Hay una grabación, registrada en la campaña uruguaya, que coincide rítmicamente con las versiones, de carácter anónimo, que se han recopilado en la Provincia de Corrientes.

Esta versión posee también algunos versos muy breves, que siguen la pautación rítmica de una melodía sencilla, pero muy pegadiza.

Se reproduce la letra de esta canción, que el informante, Eusebio Almirón, oriundo de Paraje “Cerrito” -en el Departamento General Paz, Provincia de Corrientes-, denominó “Canario Caú” (ka’u: “canario borracho”), y es la siguiente:

“Canario vení,
canario ka’u (canario borracho),
tovaja aigue (cara fea)
andar mbo kuchu (agitado).

“Guiraju, tiju (canario amarillo)
purahéi cangy (canto triste).
O parará angu’a guatapu (suena este tambor),
o jeroky popo upe ka’u (baile saltando borracho).

“Canario veni,
canario ani rei’u (no bebas)
anína re japo upea (no hagas éso)
guira ete’i (pájaro perezoso - haragán).
¡Canario ka’u...! (borracho)”.

Este informante, de 71 años, pulsando una vieja guitarra criolla, recordaba estas estrofas que, de acuerdo con su rítmica, en 6/8, tenía reminiscencias de “habanera” o, como él mismo contara, su ritmo de guitarra era un “rasguido doble” o “antiguo sobrepaso”.

Almirón recordaba que, antiguamente, estas canciones se las conocían por su nombre, y no por la denominación de su ritmo.

El señalaba: “Cuando yo cantaba en los boliches, me pedían ‘El Carau’ \ ‘El Canario Caú’ \ así nomás, sin decirme chamamé o rasguido... era por el nombre de la canción... y yo ya recordaba, y cantaba...”, relata el profesor Enrique Piñeyro en su obra "El Chamamé: Música tradicional de Corrientes (génesis, desarrollo y evolución".

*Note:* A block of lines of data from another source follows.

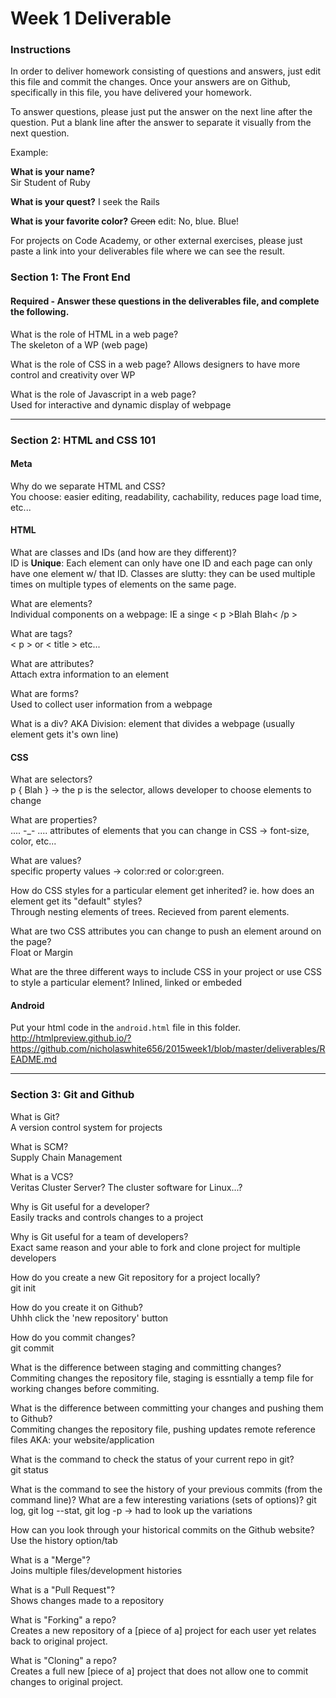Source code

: # Week 1 Deliverable  

### Instructions  

In order to deliver homework consisting of questions and answers, just edit this file and commit the changes.  Once your answers are on Github, specifically in this file, you have delivered your homework.  
  
To answer questions, please just put the answer on the next line after the question.  Put a blank line after the answer to separate it visually from the next question.  

Example:  

**What is your name?**  
Sir Student of Ruby

**What is your quest?**
I seek the Rails  

**What is your favorite color?**
~~Green~~ edit:  No, blue.  Blue!  

For projects on Code Academy, or other external exercises, please just paste a link into your deliverables file where we can see the result.  

### Section 1: The Front End
#### Required - Answer these questions in the deliverables file, and complete the following. 
What is the role of HTML in a web page?  
  The skeleton of a WP (web page)

What is the role of CSS in a web page?
Allows designers to have more control and creativity over WP

What is the role of Javascript in a web page?  
  Used for interactive and dynamic display of webpage

---

### Section 2: HTML and CSS 101

#### Meta
Why do we separate HTML and CSS?  
  You choose: easier editing, readability, cachability, reduces page load time, etc...

#### HTML
What are classes and IDs (and how are they different)?  
  ID is **Unique**: Each element can only have one ID and each page can only have one element w/ that ID.  Classes are 
slutty: they can be used multiple times on multiple types of elements on the same page.

What are elements?  
  Individual components on a webpage: IE a singe < p >Blah Blah< /p >

What are tags?  
  < p > or < title > etc...

What are attributes?  
  Attach extra information to an element

What are forms?  
  Used to collect user information from a webpage

What is a div?
AKA Division: element that divides a webpage (usually element gets it's own line)

#### CSS
What are selectors?  
  p { Blah } -> the p is the selector, allows developer to choose elements to change

What are properties?  
  .... -_- .... attributes of elements that you can change in CSS -> font-size, color, etc...

What are values?  
  specific property values -> color:red or color:green. 

How do CSS styles for a particular element get inherited? ie. how does an element get its "default" styles?  
  Through nesting elements of trees.  Recieved from parent elements.

What are two CSS attributes you can change to push an element around on the page?  
  Float or Margin

What are the three different ways to include CSS in your project or use CSS to style a particular element?
  Inlined, linked or embeded

#### Android
Put your html code in the `android.html` file in this folder. 
http://htmlpreview.github.io/?https://github.com/nicholaswhite656/2015week1/blob/master/deliverables/README.md

---
### Section 3: Git and Github  
What is Git?  
  A version control system for projects

What is SCM?  
  Supply Chain Management

What is a VCS?  
  Veritas Cluster Server? The cluster software for Linux...?

Why is Git useful for a developer?  
  Easily tracks and controls changes to a project

Why is Git useful for a team of developers?  
  Exact same reason and your able to fork and clone project for multiple developers

How do you create a new Git repository for a project locally?  
  git init

How do you create it on Github?  
  Uhhh click the 'new repository' button

How do you commit changes?  
  git commit

What is the difference between staging and committing changes?  
  Commiting changes the repository file, staging is essntially a temp file for working changes before commiting.

What is the difference between committing your changes and pushing them to Github?  
  Commiting changes the repository file, pushing updates remote reference files AKA: your website/application

What is the command to check the status of your current repo in git?  
  git status

What is the command to see the history of your previous commits (from the command line)?  What are a few interesting variations (sets of options)?
  git log, git log --stat, git log -p  -> had to look up the variations

How can you look through your historical commits on the Github website?
  Use the history option/tab

What is a "Merge"?  
  Joins multiple files/development histories

What is a "Pull Request"?  
  Shows changes made to a repository

What is "Forking" a repo?  
  Creates a new repository of a [piece of a] project for each user yet relates back to original project.

What is "Cloning" a repo?  
  Creates a full new [piece of a] project that does not allow one to commit changes to original project.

Almirón recordaba también que, en muchas ocasiones, esta canción se la pedían para “... hacer enojar a algún borracho, de ésos que se pasan todo el día ka’u \ y más de una vez se enojaron conmigo, porque tenían ‘cola de paja’... creían que yo les estaba insultando”.

Todos los datos aportados hasta aquí sobre “El Canario”, conforman un cúmulo de referencias que permite reconocer, a pesar del tiempo transcurrido, la supervivencia de antiguas canciones del acervo folclórico de la región guaraní.

Cuando se analiza la estrofa que hace mención a “...O Paraná angu’a guatapu” (“suena este tambor”), el informante afirmaba que hace referencia al “zapateo” que suele hacer el hombre...; es un “jeroky popo” (“baile a los saltos”)... pero siempre zapatea, muchas veces solo, sin tener dama.

“Como el hombre está borracho, sólo quiere zapatear y gritar su sapukái...”, señala Almirón.

Estas afirmaciones conducen nuevamente al origen de la danza “canario”, y su intrínseca relación con el zapateo del varón solista.